Poyntonophrynus lughensis
- Conservation status: Least Concern (IUCN 3.1)

Scientific classification
- Kingdom: Animalia
- Phylum: Chordata
- Class: Amphibia
- Order: Anura
- Family: Bufonidae
- Genus: Poyntonophrynus
- Species: P. lughensis
- Binomial name: Poyntonophrynus lughensis (Loveridge, 1932)
- Synonyms: Bufo lughensis Loveridge, 1932 Bufo gardoensis Scortecci, 1932 Bufo chappuisi Roux, 1936

= Poyntonophrynus lughensis =

- Authority: (Loveridge, 1932)
- Conservation status: LC
- Synonyms: Bufo lughensis Loveridge, 1932, Bufo gardoensis Scortecci, 1932, Bufo chappuisi Roux, 1936

Species of amphibian

Poyntonophrynus lughensis, also known as the lugh toad or the lugh pygmy toad, is a species of toad in the family Bufonidae.
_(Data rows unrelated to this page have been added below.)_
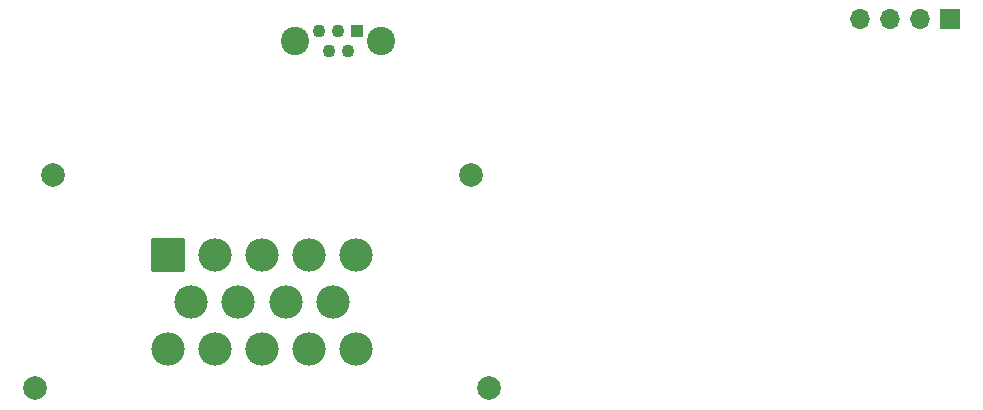
<source format=gbr>
%TF.GenerationSoftware,KiCad,Pcbnew,7.0.1*%
%TF.CreationDate,2024-06-10T08:55:10+03:00*%
%TF.ProjectId,Dash 6.8,44617368-2036-42e3-982e-6b696361645f,rev?*%
%TF.SameCoordinates,Original*%
%TF.FileFunction,Soldermask,Bot*%
%TF.FilePolarity,Negative*%
%FSLAX46Y46*%
G04 Gerber Fmt 4.6, Leading zero omitted, Abs format (unit mm)*
G04 Created by KiCad (PCBNEW 7.0.1) date 2024-06-10 08:55:10*
%MOMM*%
%LPD*%
G01*
G04 APERTURE LIST*
G04 Aperture macros list*
%AMRoundRect*
0 Rectangle with rounded corners*
0 $1 Rounding radius*
0 $2 $3 $4 $5 $6 $7 $8 $9 X,Y pos of 4 corners*
0 Add a 4 corners polygon primitive as box body*
4,1,4,$2,$3,$4,$5,$6,$7,$8,$9,$2,$3,0*
0 Add four circle primitives for the rounded corners*
1,1,$1+$1,$2,$3*
1,1,$1+$1,$4,$5*
1,1,$1+$1,$6,$7*
1,1,$1+$1,$8,$9*
0 Add four rect primitives between the rounded corners*
20,1,$1+$1,$2,$3,$4,$5,0*
20,1,$1+$1,$4,$5,$6,$7,0*
20,1,$1+$1,$6,$7,$8,$9,0*
20,1,$1+$1,$8,$9,$2,$3,0*%
G04 Aperture macros list end*
%ADD10C,2.000000*%
%ADD11RoundRect,0.102000X-1.312500X-1.312500X1.312500X-1.312500X1.312500X1.312500X-1.312500X1.312500X0*%
%ADD12C,2.829000*%
%ADD13R,1.100000X1.100000*%
%ADD14C,1.100000*%
%ADD15C,2.400000*%
%ADD16R,1.700000X1.700000*%
%ADD17O,1.700000X1.700000*%
G04 APERTURE END LIST*
D10*
%TO.C,J5*%
X131800000Y-115300000D03*
X133300000Y-97200000D03*
X168700000Y-97200000D03*
X170200000Y-115300000D03*
D11*
X143000000Y-104000000D03*
D12*
X147000000Y-104000000D03*
X151000000Y-104000000D03*
X155000000Y-104000000D03*
X159000000Y-104000000D03*
X145000000Y-108000000D03*
X149000000Y-108000000D03*
X153000000Y-108000000D03*
X157000000Y-108000000D03*
X143000000Y-112000000D03*
X147000000Y-112000000D03*
X151000000Y-112000000D03*
X155000000Y-112000000D03*
X159000000Y-112000000D03*
%TD*%
D13*
%TO.C,J1*%
X159050000Y-85025000D03*
D14*
X158250000Y-86775000D03*
X157450000Y-85025000D03*
X156650000Y-86775000D03*
X155850000Y-85025000D03*
D15*
X161100000Y-85900000D03*
X153800000Y-85900000D03*
%TD*%
D16*
%TO.C,J2*%
X209240000Y-84050000D03*
D17*
X206700000Y-84050000D03*
X204160000Y-84050000D03*
X201620000Y-84050000D03*
%TD*%
M02*

</source>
It is found in Somalia, northern and eastern Kenya, eastern, central and southern Ethiopia, and extreme southeastern South Sudan. Its natural habitat is very dry savanna. It breeds after the beginning of the rains in temporarily flooded hollows, including roadside ditches. The main threat to this species environmental degradation caused by human expansion and settlement, with increased populations of livestock as a consequence.